Cathy Lebowitz: I have a lot of questions about Matthew Barney's Cremaster. Do you have a Lacanian interpretation of the films?
Josefina Ayerza: Not an immediate one. Let's see. The allegory in Cremaster seems to come before the word - like in dreams. Dreams do not exist before you tell the dream... We have though this one word: cremaster. I hear it addresses the muscle which raises and lowers the testicles.
CL: But Lacan theorized the stain in the work of art and the relation between the screen and the viewer. Don't these ideas come into play with Matthew Barney or any visual art work. Most visual art doesn't include words directly. Did Lacan dismiss art (without words directly placed on the screen) as imaginary, as that which does not exist?
JA:: As a work of art Matthew Barney's Cremaster is using the structure of language - it goes over and above the symbolic even if it doesn't do with words. And if this wan't the case like with Robert Gober, for instance, the words on the Pedigree bag instructing you to open it and feed the cat have certainly lost their meaning. However the fact that art is structured doesn't add up to its existence. Art does not exist, what exists are works of art - in that they come forth one by one.
CL: Yes I see. But it is not only the artist that can supply the words. In Lacanian analysis even, the analyst's words are considered fair game for interpretation. So the words I speak about Barney's work could be used as the "dream spoken." He supplies the dreams, I supply the words. Do you agree?
JA: I agree. We pretend you are Matthew Barney, and you had a dream. Tell me...
CL: I was thinking about this scene in Cremaster 3. He gets his teeth knocked out and is put in a dentist chair. The men attach a rubberish sheet to his face leaving his mouth open. quite awful looking his gums exposed. And as they stand around him they look at his genitals; he is naked I think. And his genitals are a bizarrely shaped round thing, which looks like a gas caps on
a car, intricate though, like a round seashell with symmetrical horn like forms. It's outside the body like a man but not at all like a penis. Even the men are quite shocked by it, or they are disgusted by it. Then Richard Serra comes in and inserts a metal form in his mouth. This metal form is the result of the resurrected Gary Gilmore's body that has been placed in a car and smashed unrelentingly by 6 cars. Until it is this kernel - it reminded me of Zizek by way of Lacan, the kernel of the real. The thing that is left, the surplus.
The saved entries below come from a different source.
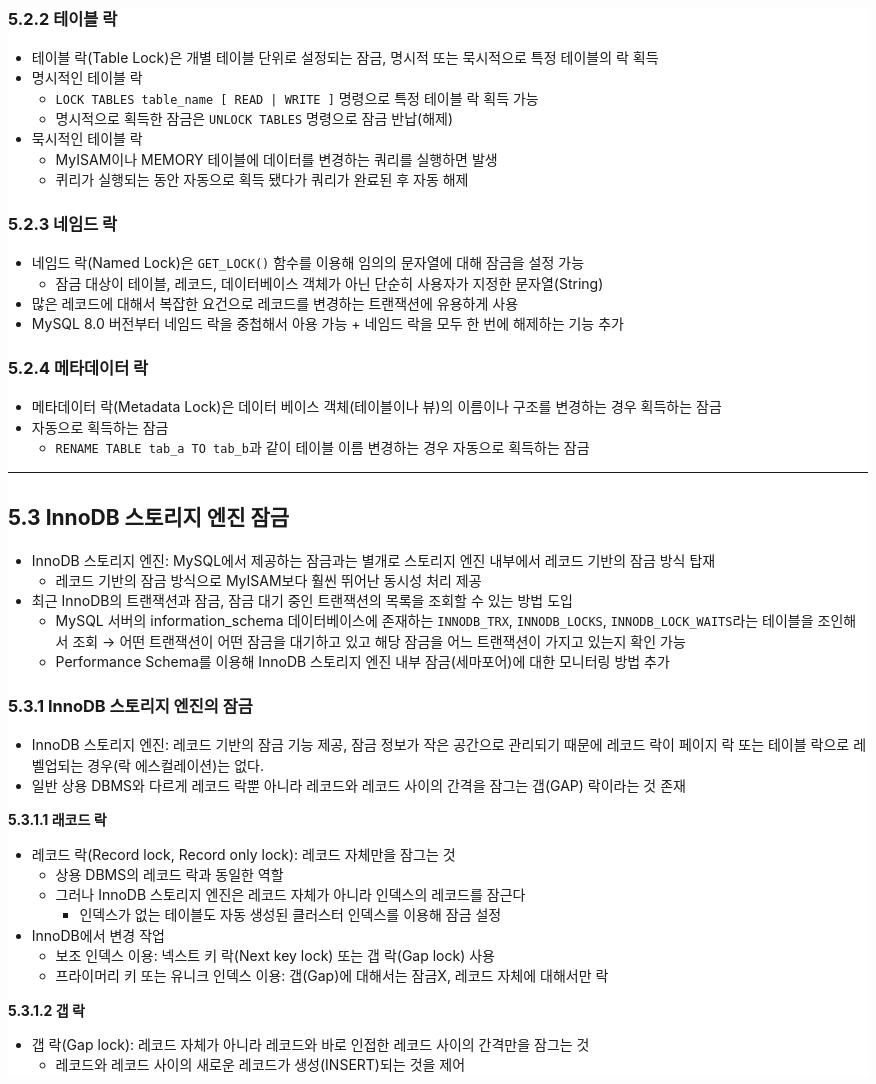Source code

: ### 5.2.2 테이블 락

- 테이블 락(Table Lock)은 개별 테이블 단위로 설정되는 잠금, 명시적 또는 묵시적으로 특정 테이블의 락 획득
- 명시적인 테이블 락
    - `LOCK TABLES table_name [ READ | WRITE ]` 명령으로 특정 테이블 락 획득 가능
    - 명시적으로 획득한 잠금은 `UNLOCK TABLES` 명령으로 잠금 반납(해제)
- 묵시적인 테이블 락
    - MyISAM이나 MEMORY 테이블에 데이터를 변경하는 쿼리를 실행하면 발생
    - 퀴리가 실행되는 동안 자동으로 획득 됐다가 쿼리가 완료된 후 자동 해제

### 5.2.3 네임드 락

- 네임드 락(Named Lock)은 `GET_LOCK()` 함수를 이용해 임의의 문자열에 대해 잠금을 설정 가능
    - 잠금 대상이 테이블, 레코드, 데이터베이스 객체가 아닌 단순히 사용자가 지정한 문자열(String)
- 많은 레코드에 대해서 복잡한 요건으로 레코드를 변경하는 트랜잭션에 유용하게 사용
- MySQL 8.0 버전부터 네임드 락을 중첩해서 아용 가능 + 네임드 락을 모두 한 번에 해제하는 기능 추가

### 5.2.4 메타데이터 락

- 메타데이터 락(Metadata Lock)은 데이터 베이스 객체(테이블이나 뷰)의 이름이나 구조를 변경하는 경우 획득하는 잠금
- 자동으로 획득하는 잠금
    - `RENAME TABLE tab_a TO tab_b`과 같이 테이블 이름 변경하는 경우 자동으로 획득하는 잠금

---

## 5.3 InnoDB 스토리지 엔진 잠금

- InnoDB 스토리지 엔진: MySQL에서 제공하는 잠금과는 별개로 스토리지 엔진 내부에서 레코드 기반의 잠금 방식 탑재
    - 레코드 기반의 잠금 방식으로 MyISAM보다 훨씬 뛰어난 동시성 처리 제공
- 최근 InnoDB의 트랜잭션과 잠금, 잠금 대기 중인 트랜잭션의 목록을 조회할 수 있는 방법 도입
    - MySQL 서버의 information_schema 데이터베이스에 존재하는 `INNODB_TRX`, `INNODB_LOCKS`, `INNODB_LOCK_WAITS`라는 테이블을 조인해서 조회 → 어떤 트랜잭션이 어떤 잠금을 대기하고 있고 해당 잠금을 어느 트랜잭션이 가지고 있는지 확인 가능
    - Performance Schema를 이용해 InnoDB 스토리지 엔진 내부 잠금(세마포어)에 대한 모니터링 방법 추가

### 5.3.1 InnoDB 스토리지 엔진의 잠금

- InnoDB 스토리지 엔진: 레코드 기반의 잠금 기능 제공, 잠금 정보가 작은 공간으로 관리되기 때문에 레코드 락이 페이지 락 또는 테이블 락으로 레벨업되는 경우(락 에스컬레이션)는 없다.
- 일반 상용 DBMS와 다르게 레코드 락뿐 아니라 레코드와 레코드 사이의 간격을 잠그는 갭(GAP) 락이라는 것 존재

**5.3.1.1 래코드 락**

- 레코드 락(Record lock, Record only lock): 레코드 자체만을 잠그는 것
    - 상용 DBMS의 레코드 락과 동일한 역할
    - 그러나 InnoDB 스토리지 엔진은 레코드 자체가 아니라 인덱스의 레코드를 잠근다
        - 인덱스가 없는 테이블도 자동 생성된 클러스터 인덱스를 이용해 잠금 설정
- InnoDB에서 변경 작업
    - 보조 인덱스 이용: 넥스트 키 락(Next key lock) 또는 갭 락(Gap lock) 사용
    - 프라이머리 키 또는 유니크 인덱스 이용: 갭(Gap)에 대해서는 잠금X, 레코드 자체에 대해서만 락

**5.3.1.2 갭 락**

- 갭 락(Gap lock): 레코드 자체가 아니라 레코드와 바로 인접한 레코드 사이의 간격만을 잠그는 것
    - 레코드와 레코드 사이의 새로운 레코드가 생성(INSERT)되는 것을 제어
Anyway, Serra inserts this thing in Barney's mouth and presses into his exposed tissue, the gums and stuff being held open by the rubber sheet. And as he does this, a soft long sack emerges from Barney's rectum. And from the sack emerges a row of teeth. Teeth like the one's he had knocked out? And pink gooey liquid surrounds it and drips through a crack in the table/chair he is on. The teeth also slide down and they begin to loose their form. And gel together into a long white solid form. It is the strangest thing. The men who are disgusted by the thing coming out of his rectum, eventually leave him alone in the room. And the teeth keep joining into this one tube, or rod. What has passed from the mouth has come out of his ass and reformed into formlessness. They took his teeth so he can be given this metal kernel of the real. This is his passage through a stage of the Masons, from one kind of apprentice to anther higher level.